NS-Aufarbeitung in Bibliotheken: Buch für Buch auf der Suche nach NS-Raubkunst
Neun Menschen blättern durch Millionen von Bibliotheksbüchern, suchen kleinste Spuren. Sie wollen Opfern und Angehörigen NS-Raubkunst zurückgeben – und ihre Geschichte.
Wer hätte gedacht, dass ein Buch sein Leben verändern würde? Geoff Latz, 59 Jahre alt, Künstler und Lehrer in England, ist ein ruhiger Mann mit weicher, tiefer Stimme. Am Telefon erzählt er von seinem Vater, der während der NS-Zeit aus Deutschland fliehen musste. Von dem er nie ein Wort Deutsch hörte, auch nur den Hauch einer jüdischen Tradition gelehrt bekam. Irgendwie fehlte da immer etwas: Die eigene Herkunftsgeschichte. „Es war hart“, sagt Geoff heute, „immer in diesem Gefühl aufzuwachsen, nirgendwohin zu gehören.“
In dieser ganzen Zeit, in der Geoff Latz groß wurde, die Schule abschloss, seinen Beruf ergriff, stand in der Bibliothek der Freien Universität Berlin ein Buch. „Mein Deutschland.“ Nur 20 Seiten dünn. Erscheinungsjahr: 1933/34. Erscheinungsort: Wiesbaden. Der erste Satz in dem Buch lautet: „Mein Land, mein deutsches Land, der Eltern Wiege, wie lieb ich dich im inneren Gemüt!“ 200 Mal wurde es gedruckt, dieses Exemplar ist die Ausgabe Nummer Vier, eigenhändig unterschrieben vom Autor, Benno Ernst Latz, dem Großvater von Geoff Latz. Ein Buch, von dem Geoff Latz gar nicht wusste, dass es existiert. Ein Buch, eng verknüpft mit der Vergangenheit der Familie, die Geoff so dringend suchte.

**Datensätze:**
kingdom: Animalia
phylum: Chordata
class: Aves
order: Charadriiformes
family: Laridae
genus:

**Aufgaben:**
1 - Wer ist laut dem Text über die Suche nach NS-Raubkunst in Bibliotheken der Autor des Buches „Mein Deutschland“, und in welcher Beziehung steht er zu Geoff Latz?
2 - Nehmen Sie den Text über die Suche nach NS-Raubkunst in Bibliotheken nach seinem letzten Satz wieder auf und schreiben Sie ihn weiter.

**Erwartete Antworten:**
1 - Der Autor ist Benno Ernst Latz, der Großvater von Geoff Latz.

2 -
Wie dieses Buch dorthin gekommen war, diese Frage stellte sich in der Bibliothek lange niemand. Wie all die anderen Bücher war es einfach da.
Weil das heute nicht mehr egal ist, zieht ein Mann mit Brille und hoher Denkerstirn an einem verhangenen Februarnachmittag ein Buch aus einem Regal und schlägt es auf. Weist es Spuren möglicher Vorbesitzer auf? Stempel, Widmungen, Notizen, Autogramme? Auch auf Briefe oder andere Zettel hin durchblättert Sebastian Finsterwalder das Buch, die zwischen den Seiten stecken könnten.
Jedes einzelne könnte Raubgut sein
Eigentlich ist es der schiere Wahnsinn. Zwar hat Deutschland offiziell erklärt, dass es Geraubtes zurückgeben möchte. Doch niemand hat die Bibliotheken in diesem Zusammenhang zu irgendetwas verpflichtet. Sie haben sich freiwillig das Ziel gesetzt, sämtliche Bücher in ihren Regalen zu untersuchen. „Weil die Bücher vielleicht nicht uns gehören, weil an den Büchern Blut klebt, weil die Angehörigen ein Recht auf sie und ihre Geschichte haben“, sagt Sebastian Finsterwalder, der bei der Zentralen Landesbibliothek Berlin, kurz ZLB, beschäftigt ist.
Seit 2002 Jahren arbeiten sie hier an der Rückgabe, erst nur vereinzelt, jetzt konsequenter. In seiner Bibliothek sind es rund eine Million Bücher, die sie durchsehen müssen. Und in der Bibliothek der Freien Universität Berlin, wo für diese Aufgabe 2013 eine Stabstelle eingerichtet wurde, noch einmal so viele. Durchgesehen werden müssen alle Bücher, die vor 1945 erschienen sind, denn jedes einzelne von ihnen könnte Raubgut sein. Diesen zwei Millionen Büchern in zwei Bibliotheken stehen 5,5 Personalstellen gegenüber, verteilt auf neun Angestellte.
NS-Raubkunst. Wenn dieses Schlagwort fällt, denken die meisten Menschen an berühmte Bilder berühmter Maler oder andere Schätze, die die Nationalsozialisten sich aneigneten, mal per Gesetz, mal per Erpressung, mal gegen erzwungenen Verkauf. Meistens gewaltsam. 1998 hat Deutschland sich im Rahmen der Washingtoner Erklärung verpflichtet, all dies Geraubte zu restituieren. Und das sind nicht nur Gemälde, sondern auch Musikinstrumente, Möbel, Autos, Münzsammlungen – oder eben Bücher.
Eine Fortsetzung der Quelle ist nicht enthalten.